En rouvrant des services en région, on donne aussi à des centaines de salariés parisiens la possibilité de retrouver une qualité de vie et parfois la proximité de leurs familles. Point n’est besoin de délocaliser les centres d’appels à l’autre bout du monde, on réduit massivement les coûts immobiliers en s’installant hors de la région parisienne. Ne serait-il pas plus responsable socialement, pour un faible surcoût économique, d’internaliser ces activités et de développer l’emploi en région·? L’entreprise gagnerait sûrement en performance, en amélioration du climat social et en image.·

Une véritable ambition pour l’emploi permettrait de concilier qualité de vie, évolution professionnelle, et performance économique. Mais la Direction a sauvagement annoncé la suppression de 3 000 postes dans les «·fonctions siège·» créant déjà un sentiment de panique, car personne ne sait quels postes, pour quels motifs, et quel sort est réservé aux personnels qui les tiennent.·

Poitiers, Metz, Tours, Albi, St Etienne, Valenciennes : villes en péril ? 
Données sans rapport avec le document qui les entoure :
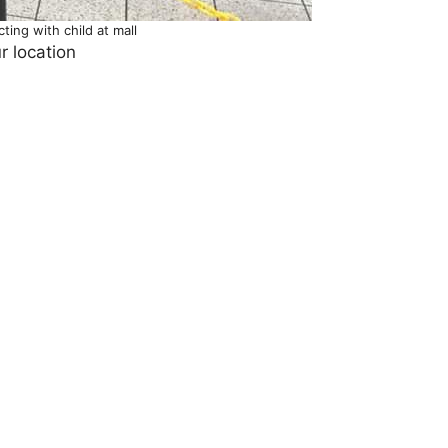
ting with child at mall
r location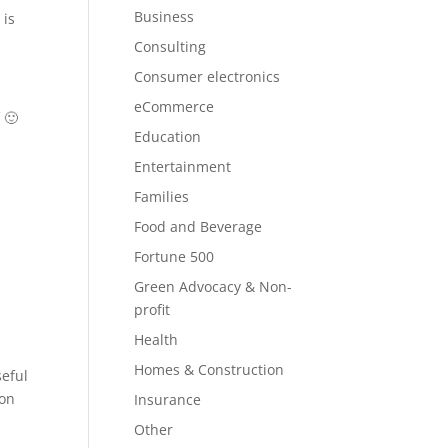
Business
 is
Consulting
Consumer electronics
eCommerce
 🙂
Education
Entertainment
Families
Food and Beverage
Fortune 500
Green Advocacy & Non-
profit
Health
Homes & Construction
seful
 on
Insurance
Other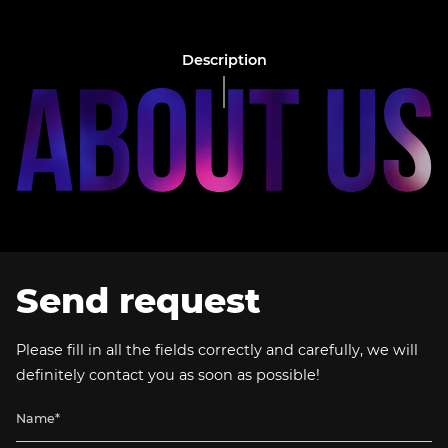
Description
Send request
Please fill in all the fields correctly and carefully, we will
definitely contact you as soon as possible!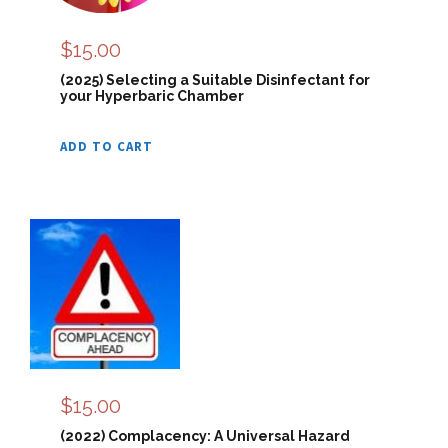
$
15.00
(2025) Selecting a Suitable Disinfectant for
your Hyperbaric Chamber
ADD TO CART
$
15.00
(2022) Complacency: A Universal Hazard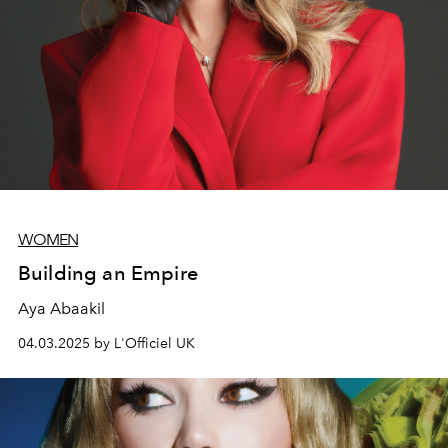
WOMEN
Building an Empire
Aya Abaakil
04.03.2025 by L'Officiel UK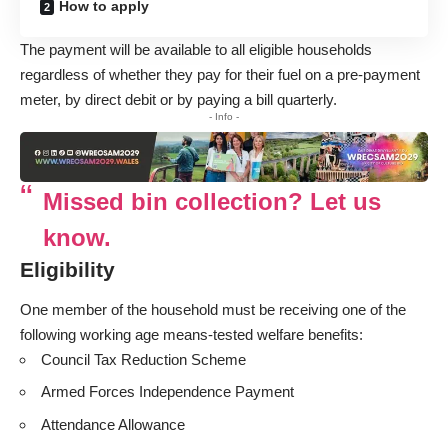
How to apply
The payment will be available to all eligible households
regardless of whether they pay for their fuel on a pre-payment
meter, by direct debit or by paying a bill quarterly.
- Info -
Missed bin collection? Let us
know.
Eligibility
One member of the household must be receiving one of the
following working age means-tested welfare benefits:
Council Tax Reduction Scheme
Armed Forces Independence Payment
Attendance Allowance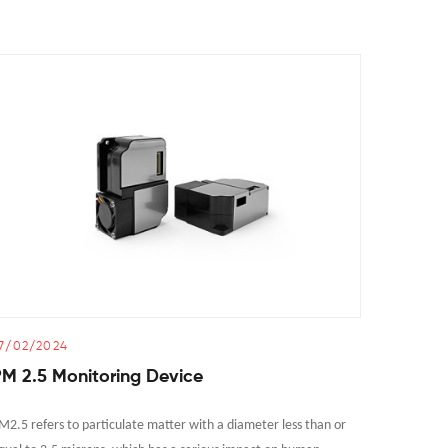
7/02/2024
25/02/2
M 2.5 Monitoring Device
How Al
M2.5 refers to particulate matter with a diameter less than or
As a key t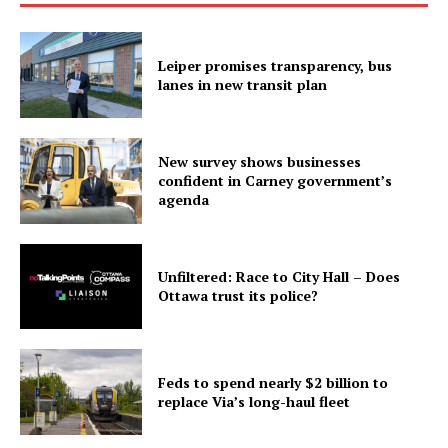
Leiper promises transparency, bus
lanes in new transit plan
New survey shows businesses
confident in Carney government’s
agenda
Unfiltered: Race to City Hall – Does
Ottawa trust its police?
Feds to spend nearly $2 billion to
replace Via’s long-haul fleet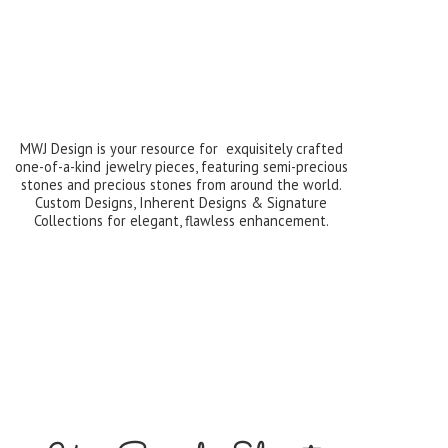
MWJ Design is your resource for exquisitely crafted
one-of-a-kind jewelry pieces, featuring semi-precious
stones and precious stones from around the world.
Custom Designs, Inherent Designs & Signature
Collections for elegant,
flawless enhancement.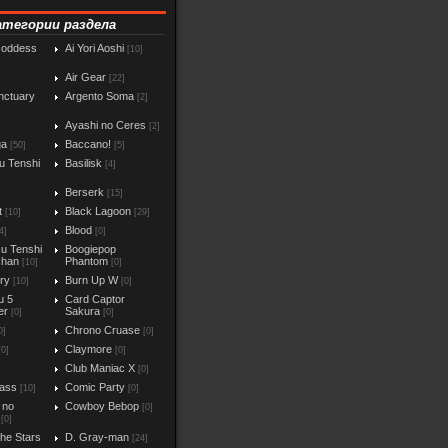
атегории раздела
Goddess
Ai Yori Aoshi
[10]
Air Gear
[22]
nctuary
Argento Soma
[2]
Ayashi no Ceres
[2]
ga
Baccano!
[50]
[5]
u Tenshi
Basilisk
[4]
Berserk
[15]
t
Black Lagoon
[10]
[29]
Blood
4]
[0]
u Tenshi
Boogiepop
chan
Phantom
[10]
[0]
iry
Burn Up W
[10]
[0]
u 5
Card Captor
er
Sakura
[0]
[0]
Chrono Cruase
0]
[0]
Claymore
[0]
[0]
Club Maniac X
]
[0]
ass
Comic Party
[10]
[0]
 no
Cowboy Bebop
[0]
[0]
the Stars
D. Gray-man
[24]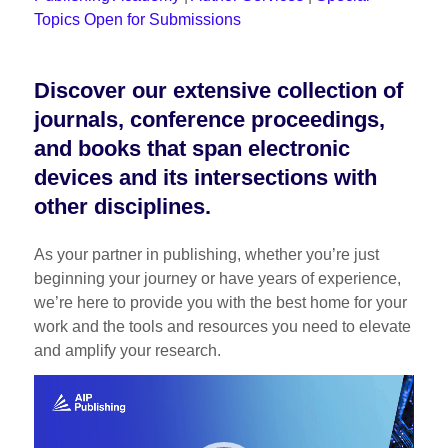
Topics Open for Submissions
Discover our extensive collection of
journals, conference proceedings,
and books that span electronic
devices and its intersections with
other disciplines.
As your partner in publishing, whether you’re just
beginning your journey or have years of experience,
we’re here to provide you with the best home for your
work and the tools and resources you need to elevate
and amplify your research.
Video
Player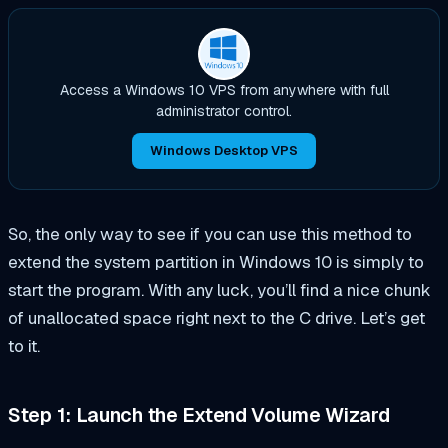
Access a Windows 10 VPS from anywhere with full
administrator control.
Windows Desktop VPS
So, the only way to see if you can use this method to
extend the system partition in Windows 10 is simply to
start the program. With any luck, you’ll find a nice chunk
of unallocated space right next to the C drive. Let’s get
to it.
Step 1: Launch the Extend Volume Wizard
Dans de nombreuses villes, le maintien de l’emploi à France Télécom n’est dû qu’à l’existence de centres d’appels. La CFE-CGC/UNSA a réalisé une étude sur six villes représentatives de taille moyenne (Poitiers, Metz, Tours, Albi, Saint Etienne, Valenciennes), l’activité « Centre d’Appels » y représente près de 50% de l’emploi de France Télécom-Orange en 2010.
· La décision de transférer les appels de ses centres clients à l’étranger aurait des conséquences désastreuses pour le tissu économique local.

Une législation indispensable pour arrêter l’hémorragie

La CFE-CGC/UNSA le dénonce régulièrement : il n’existe aucune contrainte sur l’emploi dans le cahier des charges des concessions de domaine public, des licences – telles que les licences de téléphonie mobile (et l’appel à candidatures pour la 4G ne déroge pas à la règle), du service universel que France Télécom assure en très grande partie, ou en contrepartie des subventions envisagées pour permettre le déploiement du très haut débit.·

On sait que l’obligation de localiser les centres d’appels en France, ou en Europe, appliquée à l’ensemble des opérateurs télécoms, ne créerait pas de distorsion de concurrence et permettrait de relocaliser en France environ 25 000 emplois. 

Une telle relocalisation rendrait certainement la sous-traitance moins intéressante sur le plan financier, et inciterait les opérateurs à reconsidérer l’intérêt de conserver en interne une compétence clef dont ils vantent les mérites dans leur communication. La sous-traitance reprendrait ainsi son rôle essentiel : gérer des opérations ponctuelles spécifiques ou des appels en débordement.·

L’emploi, dont le développement permettrait par ailleurs de renflouer des comptes sociaux singulièrement mis à mal, n’est-il pas déclaré comme « la » priorité nationale ?·

La CFE-CGC/UNSA fait de la question de l’emploi en France dans nos régions son sujet de préoccupation majeur·!·

Retraite : 2 500 à 4 000 embauches en moins

La Direction s’est engagée à maintenir le niveau des effectifs du Groupe en France – 10 000 embauches d’ici 2012 – tout en poursuivant une politique de rééquilibrage du corps social de l’entreprise. La longue période de verrouillage des embauches, liée aux objectifs de rentabilité à court terme poursuivis par les équipes de M. Lombard, a induit une fâcheuse conséquence : il a augmenté l’âge moyen des personnels du Groupe. Sans le nouvel accord cumulant Temps Partiel Senior (TPS) et de Temps partiel intermédiaire, la réforme des retraites empêche d’ici 2012, près de 4 000 embauches de jeunes – et cela à l’heure où la France a besoin de leur retrouver de l’emploi. Sa mise en œuvre permet d’en réduire l’impact et d’accélérer sensiblement les recrutements dès 2011. On estime cependant que c’est 2 500 embauches en moins d’ici fin 2012

Dans l’entreprise, cela aura des effets de moyen et long terme : plus la pyramide des âges est déséquilibrée, plus il est long de la rectifier.